▶ **Exercise directions**
Reproduce the entries from the beginning up to and including the line containing "economía de los", substituting "reforzando" for every occurrence of "fortaleciendo" and leaving all other text unchanged. Omit the pictures from your answer.
--- Extracted information ---
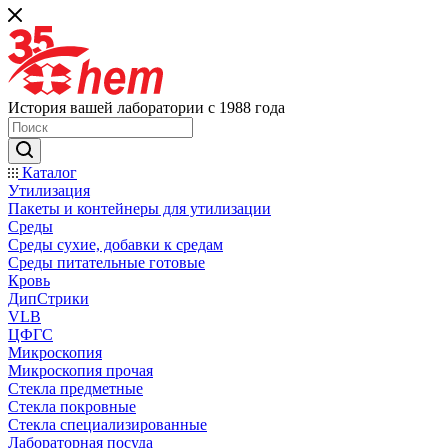
История вашей лаборатории с 1988 года
Каталог
Утилизация
Пакеты и контейнеры для утилизации
Среды
Среды сухие, добавки к средам
Среды питательные готовые
Кровь
ДипСтрики
VLB
ЦФГС
Микроскопия
Микроскопия прочая
Стекла предметные
Стекла покровные
Стекла специализированные
Лабораторная посуда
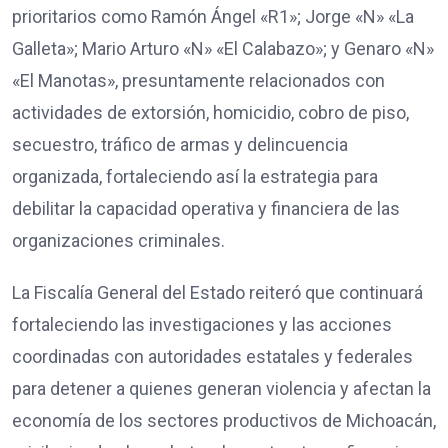
prioritarios como Ramón Ángel «R1»; Jorge «N» «La
Galleta»; Mario Arturo «N» «El Calabazo»; y Genaro «N»
«El Manotas», presuntamente relacionados con
actividades de extorsión, homicidio, cobro de piso,
secuestro, tráfico de armas y delincuencia
organizada, fortaleciendo así la estrategia para
debilitar la capacidad operativa y financiera de las
organizaciones criminales.
La Fiscalía General del Estado reiteró que continuará
fortaleciendo las investigaciones y las acciones
coordinadas con autoridades estatales y federales
para detener a quienes generan violencia y afectan la
economía de los sectores productivos de Michoacán,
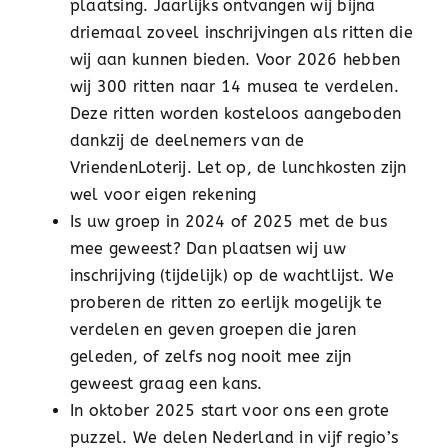
plaatsing. Jaarlijks ontvangen wij bijna
driemaal zoveel inschrijvingen als ritten die
wij aan kunnen bieden. Voor 2026 hebben
wij 300 ritten naar 14 musea te verdelen.
Deze ritten worden kosteloos aangeboden
dankzij de deelnemers van de
VriendenLoterij. Let op, de lunchkosten zijn
wel voor eigen rekening
Is uw groep in 2024 of 2025 met de bus
mee geweest? Dan plaatsen wij uw
inschrijving (tijdelijk) op de wachtlijst. We
proberen de ritten zo eerlijk mogelijk te
verdelen en geven groepen die jaren
geleden, of zelfs nog nooit mee zijn
geweest graag een kans.
In oktober 2025 start voor ons een grote
puzzel. We delen Nederland in vijf regio’s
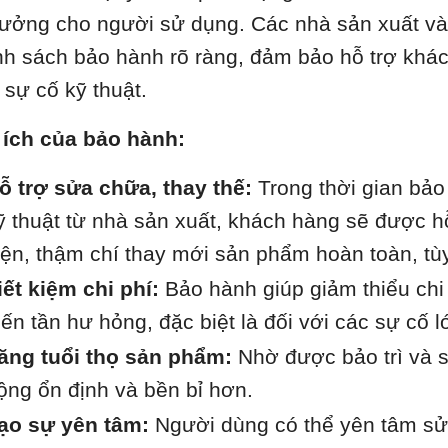
 tưởng cho người sử dụng. Các nhà sản xuất và
nh sách bảo hành rõ ràng, đảm bảo hỗ trợ khá
 sự cố kỹ thuật.
 ích của bảo hành:
ỗ trợ sửa chữa, thay thế:
Trong thời gian bảo 
ỹ thuật từ nhà sản xuất, khách hàng sẽ được hỗ
iện, thậm chí thay mới sản phẩm hoàn toàn, tù
iết kiệm chi phí:
Bảo hành giúp giảm thiểu chi 
iến tần hư hỏng, đặc biệt là đối với các sự cố l
ăng tuổi thọ sản phẩm:
Nhờ được bảo trì và s
ộng ổn định và bền bỉ hơn.
ạo sự yên tâm:
Người dùng có thể yên tâm sử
---
▶ **Problem solution**
История вашей лаборатории с 1988 года
Каталог
Утилизация
Пакеты и контейнеры для утилизации
Среды
Среды сухие, добавки к средам
Среды питательные готовые
Кровь
ДипСтрики
VLB
ЦФГС
Микроскопия
Микроскопия прочая
Стекла предметные
Стекла покровные
Стекла специализированные
Лабораторная посуда
prioritarios como Ramón Ángel «R1»; Jorge «N» «La
Galleta»; Mario Arturo «N» «El Calabazo»; y Genaro «N»
«El Manotas», presuntamente relacionados con
actividades de extorsión, homicidio, cobro de piso,
secuestro, tráfico de armas y delincuencia
organizada, reforzando así la estrategia para
debilitar la capacidad operativa y financiera de las
organizaciones criminales.
La Fiscalía General del Estado reiteró que continuará
reforzando las investigaciones y las acciones
coordinadas con autoridades estatales y federales
para detener a quienes generan violencia y afectan la
economía de los sectores productivos de Michoacán,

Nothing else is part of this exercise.